While this evolution equation must be regarded as a postulate, it has a very immediate connection to classical mechanics. Recall that any function of the phase space variables \(A (x, p) \) evolves according to

\[{dA \over dt} = \{A,H\}\]

where \(\{...,...\}\) is the Poisson bracket. The suggestion is that in the classical limit ( \(\hbar \) small), the commutator goes over to the Poisson bracket. The Heisenberg equation can be solved in principle giving

\[A (t) = e^{iHt/\hbar}A e^{-iHt/\hbar}\]

\[= U^{\dagger}(t)A U(t)\]

where \(A\) is the corresponding operator in the Schrödinger picture. Thus, the expectation value of \(A\) at any time \(t\) is computed from

\[\langle A(t) \rangle = \langle \Psi\vert A(t)\vert\Psi\rangle\]

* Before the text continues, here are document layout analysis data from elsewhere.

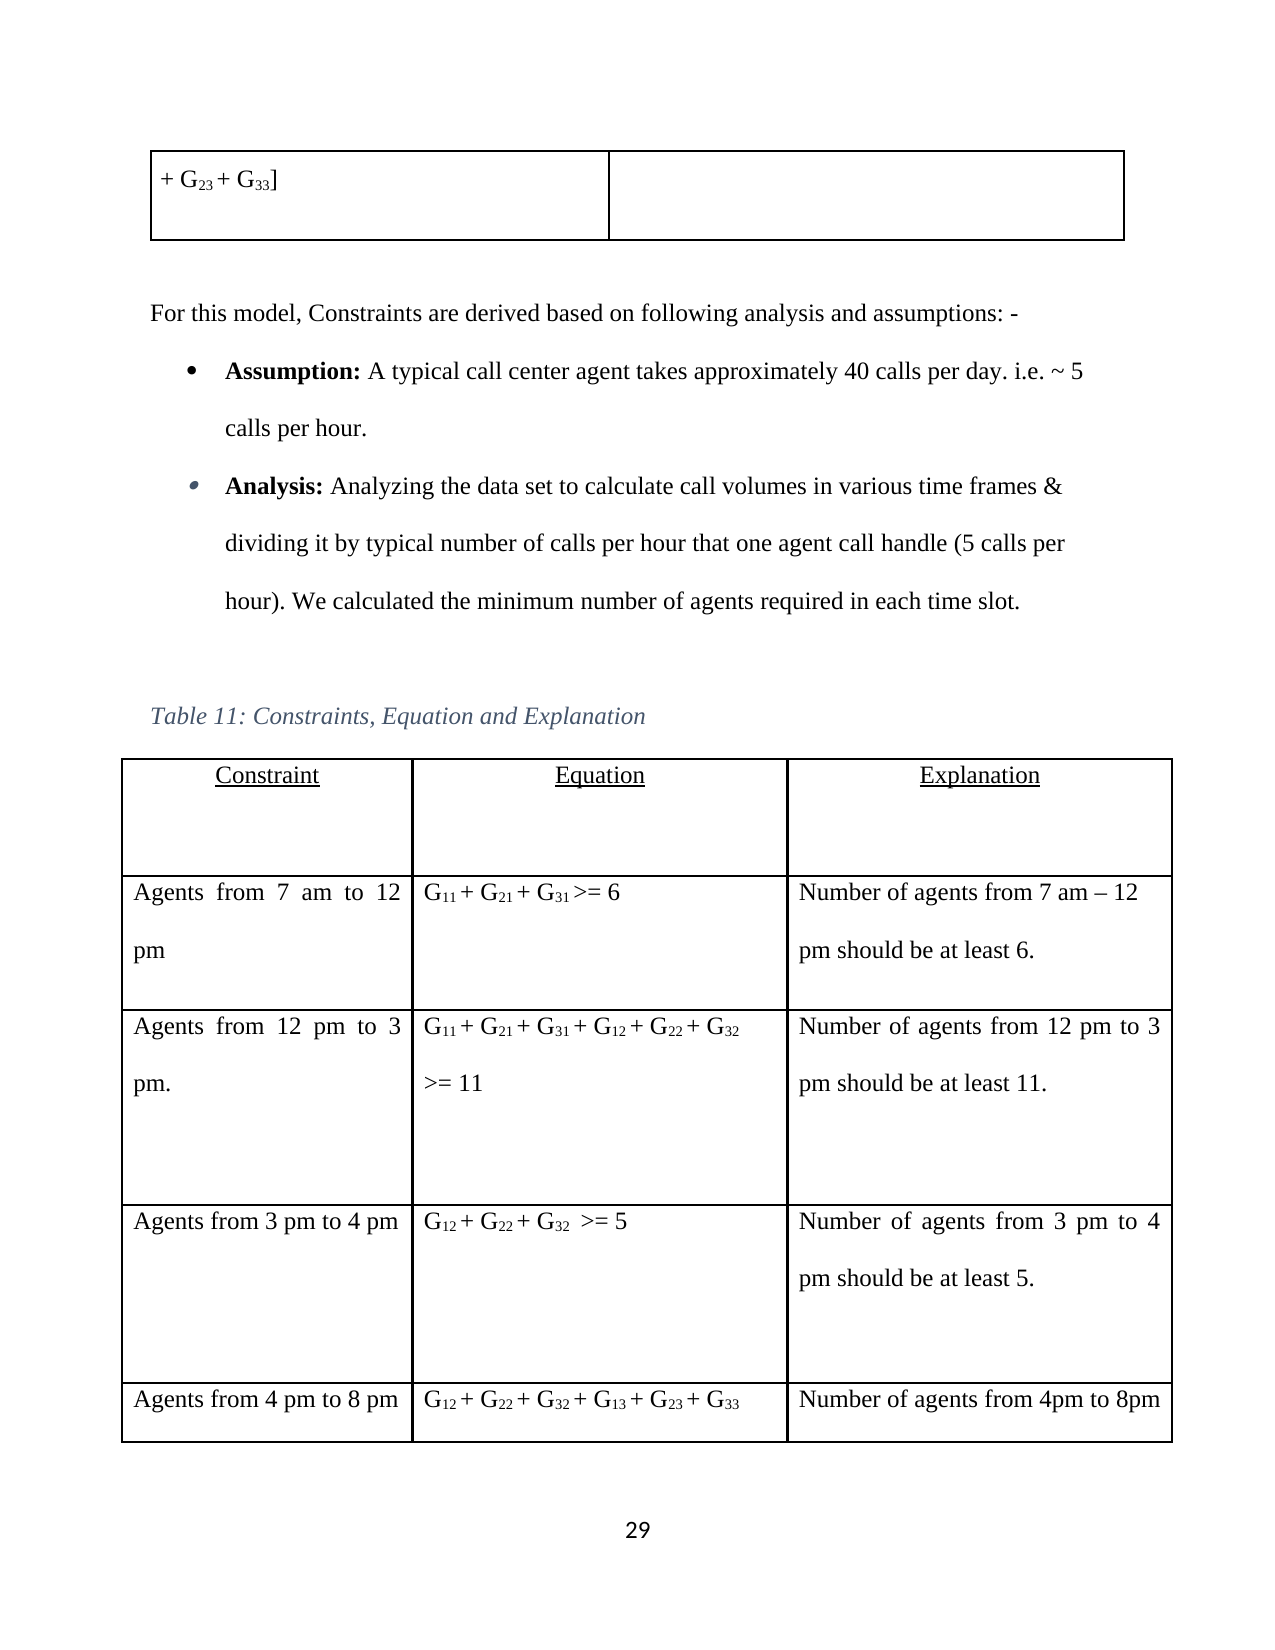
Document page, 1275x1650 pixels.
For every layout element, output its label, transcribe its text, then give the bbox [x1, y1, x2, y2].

table_header Constraint [123, 760, 411, 875]
table_cell G11 + G21 + G31 + G12 + G22 + G32 >= 11 [414, 1011, 786, 1204]
table_cell G11 + G21 + G31 >= 6 [414, 877, 786, 1009]
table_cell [152, 152, 608, 239]
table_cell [610, 152, 1123, 239]
table_cell Agents from 12 pm to 3 pm. [123, 1011, 411, 1204]
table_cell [123, 1384, 411, 1441]
list Analysis: Analyzing the data set to calculate call volumes in various time frames & dividing it by typical number of calls per hour that one agent call handle (5 calls per hour). We calculated the minimum number of agents required in each time slot. [187, 471, 1125, 614]
table_header Equation [414, 760, 786, 875]
table_cell G12 + G22 + G32 >= 5 [414, 1206, 786, 1382]
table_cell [789, 1384, 1171, 1441]
table_cell Agents from 3 pm to 4 pm [123, 1206, 411, 1382]
table_cell Number of agents from 7 am – 12 pm should be at least 6. [789, 877, 1171, 1009]
table_cell Number of agents from 3 pm to 4 pm should be at least 5. [789, 1206, 1171, 1382]
list Assumption: A typical call center agent takes approximately 40 calls per day. i.e. ~ 5 calls per hour. [187, 356, 1125, 442]
table_header Explanation [789, 760, 1171, 875]
table_cell Number of agents from 12 pm to 3 pm should be at least 11. [789, 1011, 1171, 1204]
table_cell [414, 1384, 786, 1441]
table_cell Agents from 7 am to 12 pm [123, 877, 411, 1009]
text For this model, Constraints are derived based on following analysis and assumptions: - [150, 298, 1125, 327]
text Table 11: Constraints, Equation and Explanation [150, 701, 1125, 729]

where \(\vert \Psi \rangle \) is the stationary state vector.

Let's look at the Heisenberg equations for the operators \(X\) and \(P\). If \(H\) is given by

\[H = {P^2 \over 2m} + U(X)\]

then Heisenberg's equations for \(X\) and \(P\) are

\[ {dX \over dt} = \underline { {1 \over i\hbar}[X,H] = {P \over m} }\]

\[ {dP \over dt} = {1 \over i\hbar}[P,H] = -{\partial U \over \partial X}\]

Thus, Heisenberg's equations for the operators \(X\) and \(P\) are just Hamilton's equations cast in operator form. Despite their innocent appearance, the solution of such equations, even for a one-particle system, is *highly* nontrivial and has been the subject of a considerable amount of research in physics and mathematics.

Note that any operator that satisfies \(\left [ A(t), H \right ] = 0 \) will not evolve in time. Such operators are known as constants of the motion. The Heisenberg picture shows explicitly that such operators do not evolve in time. However, there is an analog with the Schrödinger picture: Operators that commute with the Hamiltonian will have associated probabilities for obtaining different eigenvalues that do not evolve in time. For example, consider the Hamiltonian, itself, which it trivially a constant of the motion. According to the evolution equation of the state vector in the Schrödinger picture,

\[\vert\Psi(t)\rangle = \sum_i e^{-iE_it/\hbar}\vert E_i\rangle \langle E_i\vert\Psi(0)\rangle\]

the amplitude for obtaining an energy eigenvalue \(E_j \) at time \(t \) upon measuring \( H \) will be

\[\langle E_j\vert\Psi(t)\rangle = \sum_i e^{-iE_it/\hbar}\langle E_j\vert E_i\rangle \langle E_i\vert\Psi(0)\rangle\]

\[= \sum_i e^{-iE_it/\hbar}\delta_{ij}\langle E_i\vert\Psi(0)\rangle\]

\[= e^{-iE_jt/\hbar}\langle E_j\vert\Psi(0)\rangle\]

Thus, the squared modulus of both sides yields the probability for obtaining \(E_j\), which is

\[\vert\langle E_j\vert\Psi(t)\rangle \vert^2 = \vert\langle E_j\vert\Psi(0)\rangle \vert^2\]

Thus, the probabilities do not evolve in time. Since any operator that commutes with \(H\) can be diagonalized simultaneously with \(H\) and will have the same set of eigenvectors, the above arguments will hold for any such operator.